Connectivity plot of dysbiotic and nondysbiotic groups from network analysis. Each taxa is represented as a node in complex graph, and an edge is made between 2 nodes if they are present in the same class and above a defined threshold. We then compared network topologies. We present the connectivity plot by node (taxa) for the 2 defined categories.

Fig. 13.

Cumulative distribution function (CDF) plot of subject classes from network analysis. Each taxa is represented as a node in complex graph, and a connection is made between 2 nodes if they are present in the same class and above a defined threshold. We then compared network topologies.
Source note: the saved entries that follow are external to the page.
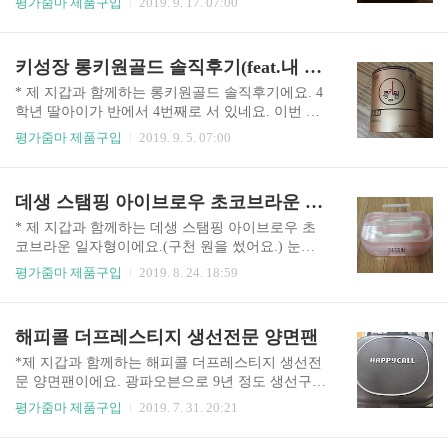
평가줌마 제품구입
2019. 9. 17. 07:00
추석 연휴 전에 온다는 것에 사게 되었어요. "오빠,
쉬 클리어 크림 가격은 13,000~15,000원이네요. PX
이지드롭 변기 크리너 알아? 집에 있어?" "뭔데?"
에서 사면 훨씬 싸겠지요. 군인 아들이 있는 지인이
"GS홈쇼핑 한 번 봐. 집에 없으면 줄게." "추석 때
있다면 군메스틱 부탁해야겠어요. 닥터지 레드 블
키성장 롱키원골드 솔직후기(feat.내 지갑)
가져온나." 홈쇼핑에 파는 ..
레미쉬 클리어 크림은 70ml로 수분 진정, 크림&수
면팩, 피부자극 테스트를 완료했다고 해요. 먼저 닥
* 제 지갑과 함께하는 롱키원골드 솔직후기에요. 4
터지 블랙 스네일 크림을 사용해보고 너무 만족을
학년 딸아이가 반에서 4번째로 서 있네요. 이번 방
했던 터라 이 제품에 대한 기대감도 높네요. 닥터지
학에는 키를 좀 더 키우자. 키영양제 먹기 6학년쯤
평가줌마 제품구입
2019. 9. 5. 07:00
블랙 스네일 크림의 경우 주변 지인 중 군대에 간
되니 남학생들의 경우 키부심이 있네요. 키가 얼마
사람이 없어서 조금 비싸지만 인터넷으로도 재구
라고 자랑하는 아이들의 모습을 볼 수 있네요. 네이
매하고 싶어요. 닥터지 레드 블레미쉬 클리어 크림
버 육아카페에서 눈팅을 하다가 롱키원 무료체험
데생 스탬핑 아이브로우 초코브라운 일자형 솔직후기
은 수분 진정 크림이라고 해요. 민감해진 피부를 짅
으로 12알을 주는 것을 발견했어요. 무료체험 신청
정시키고 충분한..
을 하니 택배비를 3천원 넣어야 하네요. 택배비 3천
* 제 지갑과 함께하는 데생 스탬핑 아이브로우 초
원을 넣고 신청을 했어요. 롱키원골드 무료체험을
코브라운 일자형이에요.(구천 원을 썼어요.) 눈썹
받고 싶은 분은 이 사진의 핸드폰 번호로 전화를 해
정리도 못할 정도로 화장에는 관심이 없고 솜씨도
평가줌마 제품구입
2019. 8. 24. 18:59
보는 것도 좋을 듯 해요. 자세하게 상담을 해 주시
없는 똥손이네요. 눈썹이 진해서 눈썹 화장을 할 필
네요. 네이버 카페 글을 보고 신청한 롱키원 무료체
요가 없거든요. 그러다 눈썹 정리를 예쁘게 하고 싶
험분이 도착을 했어요. 시간은 좀 걸렸어요. 롱키원
어서 검색하다 '데생 스탬핑 아이브로우 초코브라
해피콜 더프레스티지 생선전문 양면팬
광고 모델이 박남정이네요. - 롱키원 무료상담전화
운 일자형'을 샀어요. 눈썹 도장을 눈썹을 예쁘게
1644-76..
정리하기 위해서 샀다니. 눈썹 정리를 하다보면 짝
*제 지갑과 함께하는 해피콜 더프레스티지 생선전
짝이 눈썹이 되는 경우가 많더라고요. 그래서 그 부
문 양면팬이에요. 광파오븐으로 9년 정도 생선구이
분을 방지할 수 있을까 해서 인터넷으로 구매를 했
전문으로 사용을 했어요. 그런데 광파오븐은 청소
평가줌마 제품구입
2019. 7. 31. 20:21
어요.^^ 설레이는 마음으로 눈썹도장을 기다렸어
가 어렵네요. 에고고. 광파오븐 팬이 더러워져서 더
요. 빨리 열어보아야지. 오늘 저녁 잠시 얼굴에 미
이상 사용할 수 없게 되었어요. 친정엄마께서 외손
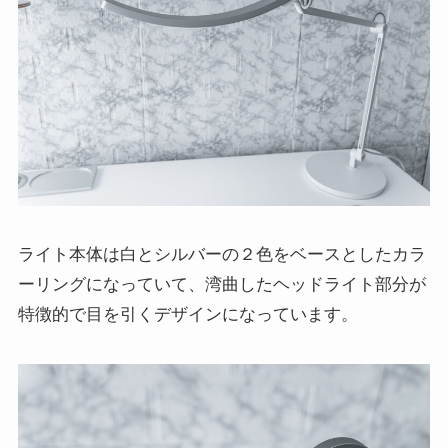
ライト本体は白とシルバーの２色をベースとしたカラ
ーリングになっていて、湾曲したヘッドライト部分が
特徴的で目を引くデザインになっています。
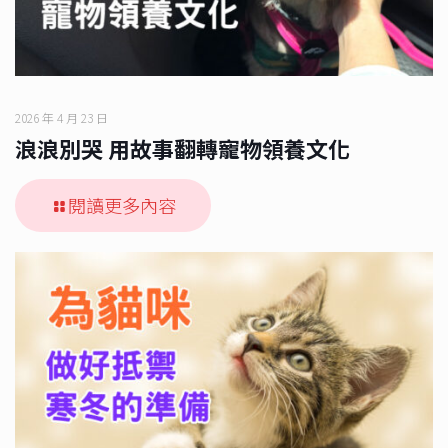
2026 年 4 月 23 日
浪浪別哭 用故事翻轉寵物領養文化
閱讀更多內容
We present the CDF of the degree distributions per node (taxa) for the 3 defined categories.

Fig. 14.

Canonical correspondence analysis (CCA) using endotoxin as the environmental variable and bacterial taxa at the class level. HC are depicted as black squares. ALC are depicted as gray upward triangles. ALD are depicted as open downward triangles.

Fig. 15.

Rarefaction curve using chao1 index by study group. Curves suggest no differences in α-diversity.